Collected data
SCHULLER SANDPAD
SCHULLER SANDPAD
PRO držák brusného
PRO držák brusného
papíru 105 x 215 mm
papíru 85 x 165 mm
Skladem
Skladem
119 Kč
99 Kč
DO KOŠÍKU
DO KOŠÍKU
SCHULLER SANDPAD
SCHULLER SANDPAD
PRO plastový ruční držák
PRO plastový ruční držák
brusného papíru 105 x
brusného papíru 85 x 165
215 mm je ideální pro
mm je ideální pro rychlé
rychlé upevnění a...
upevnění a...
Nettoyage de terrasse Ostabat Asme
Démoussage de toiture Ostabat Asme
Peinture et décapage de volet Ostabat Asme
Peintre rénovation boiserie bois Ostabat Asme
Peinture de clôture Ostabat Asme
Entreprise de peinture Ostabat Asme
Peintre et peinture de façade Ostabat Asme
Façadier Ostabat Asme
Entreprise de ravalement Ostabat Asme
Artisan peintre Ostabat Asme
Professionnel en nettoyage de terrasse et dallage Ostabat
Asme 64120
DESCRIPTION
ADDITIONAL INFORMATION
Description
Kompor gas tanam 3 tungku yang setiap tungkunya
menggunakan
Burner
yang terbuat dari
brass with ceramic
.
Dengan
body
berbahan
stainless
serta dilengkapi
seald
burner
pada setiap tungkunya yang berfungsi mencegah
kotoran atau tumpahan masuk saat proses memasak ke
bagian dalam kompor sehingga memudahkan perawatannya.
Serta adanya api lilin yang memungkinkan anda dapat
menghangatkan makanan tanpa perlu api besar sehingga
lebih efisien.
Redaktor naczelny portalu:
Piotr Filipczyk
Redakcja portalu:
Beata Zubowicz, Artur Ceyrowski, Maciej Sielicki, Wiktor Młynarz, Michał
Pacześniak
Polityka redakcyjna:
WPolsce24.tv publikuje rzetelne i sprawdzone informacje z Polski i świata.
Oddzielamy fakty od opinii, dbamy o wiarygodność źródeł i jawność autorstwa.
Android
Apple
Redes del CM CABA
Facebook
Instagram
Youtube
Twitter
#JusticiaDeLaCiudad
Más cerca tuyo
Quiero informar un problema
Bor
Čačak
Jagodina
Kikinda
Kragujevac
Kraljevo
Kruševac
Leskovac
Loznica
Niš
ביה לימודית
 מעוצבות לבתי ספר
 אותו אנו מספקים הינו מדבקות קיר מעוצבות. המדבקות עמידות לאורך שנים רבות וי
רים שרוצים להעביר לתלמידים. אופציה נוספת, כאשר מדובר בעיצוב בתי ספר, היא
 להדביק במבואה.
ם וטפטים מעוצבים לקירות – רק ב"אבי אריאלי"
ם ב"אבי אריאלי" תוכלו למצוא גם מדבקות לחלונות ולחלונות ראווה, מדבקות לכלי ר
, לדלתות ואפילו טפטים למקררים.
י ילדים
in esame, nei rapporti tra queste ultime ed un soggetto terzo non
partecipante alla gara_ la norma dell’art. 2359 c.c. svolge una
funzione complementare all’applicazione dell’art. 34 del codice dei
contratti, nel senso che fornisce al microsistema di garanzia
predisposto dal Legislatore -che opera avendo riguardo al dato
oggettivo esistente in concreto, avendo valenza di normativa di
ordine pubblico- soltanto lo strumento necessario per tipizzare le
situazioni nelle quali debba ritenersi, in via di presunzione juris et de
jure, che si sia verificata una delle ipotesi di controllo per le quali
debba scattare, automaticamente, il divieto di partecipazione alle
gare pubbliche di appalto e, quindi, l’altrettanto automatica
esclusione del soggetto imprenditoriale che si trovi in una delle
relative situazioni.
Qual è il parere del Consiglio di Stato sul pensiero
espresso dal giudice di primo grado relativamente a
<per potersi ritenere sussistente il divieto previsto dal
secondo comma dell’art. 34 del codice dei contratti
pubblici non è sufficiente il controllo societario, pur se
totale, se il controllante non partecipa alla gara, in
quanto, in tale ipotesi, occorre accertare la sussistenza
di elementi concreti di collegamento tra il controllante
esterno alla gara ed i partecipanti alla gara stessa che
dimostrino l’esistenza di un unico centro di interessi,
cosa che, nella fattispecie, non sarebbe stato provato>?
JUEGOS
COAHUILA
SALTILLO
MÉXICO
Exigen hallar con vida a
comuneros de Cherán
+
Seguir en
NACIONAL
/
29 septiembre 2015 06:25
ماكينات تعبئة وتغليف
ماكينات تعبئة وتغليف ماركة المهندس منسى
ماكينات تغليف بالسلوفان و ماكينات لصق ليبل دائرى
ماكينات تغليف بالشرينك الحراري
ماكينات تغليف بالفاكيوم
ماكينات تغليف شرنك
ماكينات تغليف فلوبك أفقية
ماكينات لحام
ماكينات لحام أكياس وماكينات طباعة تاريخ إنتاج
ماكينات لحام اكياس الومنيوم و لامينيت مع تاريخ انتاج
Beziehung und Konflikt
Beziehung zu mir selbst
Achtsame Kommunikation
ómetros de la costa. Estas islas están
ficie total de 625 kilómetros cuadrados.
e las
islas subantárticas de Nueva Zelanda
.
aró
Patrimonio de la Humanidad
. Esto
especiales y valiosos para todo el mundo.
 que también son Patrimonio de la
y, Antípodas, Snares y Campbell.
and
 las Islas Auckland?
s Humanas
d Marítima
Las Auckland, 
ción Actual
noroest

• WHAT IS BEING ASKED: How many lines in the data above contain the string "terrasse"? Reply with the number only.

• WRITTEN RESPONSE: 2